Court: United States District Court for the Southern District of Alabama, Southern Division
This action was filed in the Circuit Court of Mobile County, Alabama, on June 23, 2022. The complaint named numerous defendants, including Paramount Global (“Westinghouse”) and General Electric Company. Plaintiff Gloria Craig suffers from mesothelioma allegedly as a result of her take-home exposure to asbestos via her ex-husband. Specifically, plaintiff alleged Mr. Craig brought home asbestos on his clothes while he was working at Alabama Dry Dock and Shipbuilding Co. (“ADDSCO”) in Mobile, Alabama.
Westinghouse removed this action on November 16, 2022, based on “federal officer” jurisdiction under 28 U.S.C. § 1442(a)(1). GE joined in the removal on November 18, 2022. Plaintiff conceded defendants’ removal satisfied the substantive requirements for the exercise of “federal officer” jurisdiction. She moved for remand on the sole ground that removal was untimely under 28 U.S.C § 1446.
Courts are to construe removal under § 1442(a) liberally. Indeed, “[u]nlike certain other removal provisions, § 1442(a) must be liberally construed in favor of removal.” Morgan v. BillVann Co., 2011 U.S. Dist. LEXIS 140394, *12 (S.D. Ala. Dec. 6, 2011) (citing Hagen v. Benjamin Foster Co., 739 F. Supp. 2d 770, 777 (E.D. Pa. 2010) (“the Court must broadly construe Defendants’ ability to remove under Section 1442(a)(1) as to avoid frustrating its policy objective of having the validity of the defense of official immunity tried in a federal court by applying a narrow, grudging interpretation”); McGee v. Arkel Int’l, LLC, 716 F. Supp. 2d 572, 578 (S.D. Tex. 2009) (“In light of the policy behind § 1442(a), the statute must be interpreted liberally to allow a defendant acting under the control of a federal officer to assert his or her federal defenses in federal court.”); Parlin v. DynCorp, Inc., 579 F. Supp. 2d 629, 634 (D. Del. 2008) (“Unlike section 1441, which is strictly construed …, section 1442(a) is liberally construed to give full effect to the purposes for which it was enacted.”). See also, Durham v. Lockheed Martin Corp., 445 F.3d 1247, 1253 (9th Cir. 2006) (“where the timeliness of a federal officer’s removal is at issue, we extend section 1442’s liberal interpretation to section 1446.”).

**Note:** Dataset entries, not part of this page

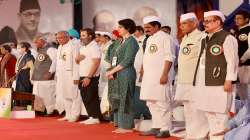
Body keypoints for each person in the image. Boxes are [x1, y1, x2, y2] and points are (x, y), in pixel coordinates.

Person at [193, 10, 239, 140]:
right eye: (204, 21)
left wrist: (229, 80)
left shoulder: (227, 37)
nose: (205, 24)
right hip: (205, 80)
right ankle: (214, 137)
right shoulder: (205, 37)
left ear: (218, 22)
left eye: (208, 21)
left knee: (220, 113)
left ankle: (221, 137)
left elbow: (233, 61)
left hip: (220, 81)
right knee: (209, 111)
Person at [174, 12, 209, 139]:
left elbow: (205, 60)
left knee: (198, 109)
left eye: (184, 23)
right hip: (184, 79)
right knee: (188, 110)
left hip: (197, 80)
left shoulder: (202, 36)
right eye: (180, 24)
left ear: (194, 23)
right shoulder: (185, 38)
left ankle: (200, 135)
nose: (181, 26)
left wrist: (202, 78)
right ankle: (191, 134)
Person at [140, 16, 175, 138]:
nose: (146, 30)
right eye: (145, 28)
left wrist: (165, 74)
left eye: (148, 27)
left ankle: (165, 129)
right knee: (151, 102)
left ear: (156, 26)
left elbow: (169, 57)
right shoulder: (150, 39)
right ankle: (156, 126)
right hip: (149, 77)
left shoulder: (166, 38)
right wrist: (143, 72)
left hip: (160, 76)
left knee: (162, 102)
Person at [105, 18, 139, 133]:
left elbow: (128, 60)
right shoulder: (119, 42)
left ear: (128, 28)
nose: (117, 29)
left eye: (120, 27)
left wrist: (112, 71)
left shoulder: (132, 41)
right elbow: (112, 58)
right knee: (117, 97)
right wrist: (111, 71)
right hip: (116, 73)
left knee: (126, 98)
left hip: (126, 72)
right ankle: (119, 123)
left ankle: (127, 126)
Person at [76, 28, 102, 124]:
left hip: (91, 76)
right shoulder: (83, 47)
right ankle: (91, 116)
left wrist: (89, 77)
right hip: (82, 75)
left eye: (83, 35)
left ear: (90, 36)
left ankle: (95, 117)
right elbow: (78, 61)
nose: (81, 38)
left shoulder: (94, 46)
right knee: (85, 96)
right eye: (81, 35)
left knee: (91, 96)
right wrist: (77, 59)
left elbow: (96, 62)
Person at [56, 31, 81, 122]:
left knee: (74, 95)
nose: (59, 40)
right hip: (62, 75)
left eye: (61, 38)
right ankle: (68, 114)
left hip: (71, 74)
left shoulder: (73, 46)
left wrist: (76, 77)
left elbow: (76, 63)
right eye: (58, 38)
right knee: (64, 94)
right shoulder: (59, 47)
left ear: (67, 37)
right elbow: (59, 62)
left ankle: (75, 115)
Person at [31, 36, 57, 115]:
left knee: (48, 95)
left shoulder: (51, 49)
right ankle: (40, 110)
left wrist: (50, 72)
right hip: (38, 78)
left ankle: (50, 111)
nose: (35, 44)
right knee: (38, 95)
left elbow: (55, 61)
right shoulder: (41, 50)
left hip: (47, 77)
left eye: (36, 42)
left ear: (42, 41)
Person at [133, 26, 151, 120]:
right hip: (135, 69)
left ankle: (146, 113)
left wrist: (142, 69)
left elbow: (145, 56)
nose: (134, 33)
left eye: (135, 31)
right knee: (137, 92)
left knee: (141, 92)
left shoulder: (145, 40)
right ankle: (140, 113)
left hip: (142, 69)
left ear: (140, 31)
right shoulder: (134, 40)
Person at [233, 10, 250, 100]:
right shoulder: (236, 32)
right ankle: (246, 110)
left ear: (246, 19)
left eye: (239, 18)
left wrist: (242, 59)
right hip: (239, 65)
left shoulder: (249, 30)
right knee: (241, 90)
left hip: (248, 64)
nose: (236, 20)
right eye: (235, 18)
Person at [15, 42, 35, 106]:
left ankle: (25, 106)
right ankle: (19, 106)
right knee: (18, 91)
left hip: (25, 76)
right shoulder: (21, 56)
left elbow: (32, 68)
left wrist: (31, 78)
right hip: (19, 76)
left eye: (19, 48)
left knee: (24, 91)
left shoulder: (29, 56)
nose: (17, 49)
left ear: (24, 48)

To assess the timeliness of a removal under § 1446(b), the court must consider “the document received by defendant from the plaintiff – be it the initial complaint or a later received paper – and determine whether that document and notice of removal unambiguously establish federal jurisdiction.” Lowery v. Alabama Power Co., 483 F.3d 1184, 1213 (11th Cir. 2007).
Plaintiff argued defendants could have ascertained removability no later than the service of discovery responses on August 29, 2022, such that defendants’ removal more than 30 days thereafter was untimely. Defendants argued removal was timely under subsection (b)(3) of § 1446, which allows for removal within thirty days of receipt of “an amended pleading, motion, order or other paper from which it may first be ascertained that the case is one which is or has become removeable[.]”
Defendants argued that plaintiff’s October 19, 2022 discovery responses were the “paper” from which it could first be ascertained the case became removable since the answers specifically alleged Westinghouse and GE products were “on the USS Lexington” on which Mr. Craig worked for the first time.
Since plaintiff specifically identified defendants’ equipment as being onboard a military vessel for the first time in the October 19, 2022 discovery responses, the court found the running of the 30-day removal period under § 1446(b) began on October 19, 2022. Defendants’ removal motion was made on November 16, 2022, making defendants’ motion timely. Therefore, the court denied plaintiff’s motion to remand to state court.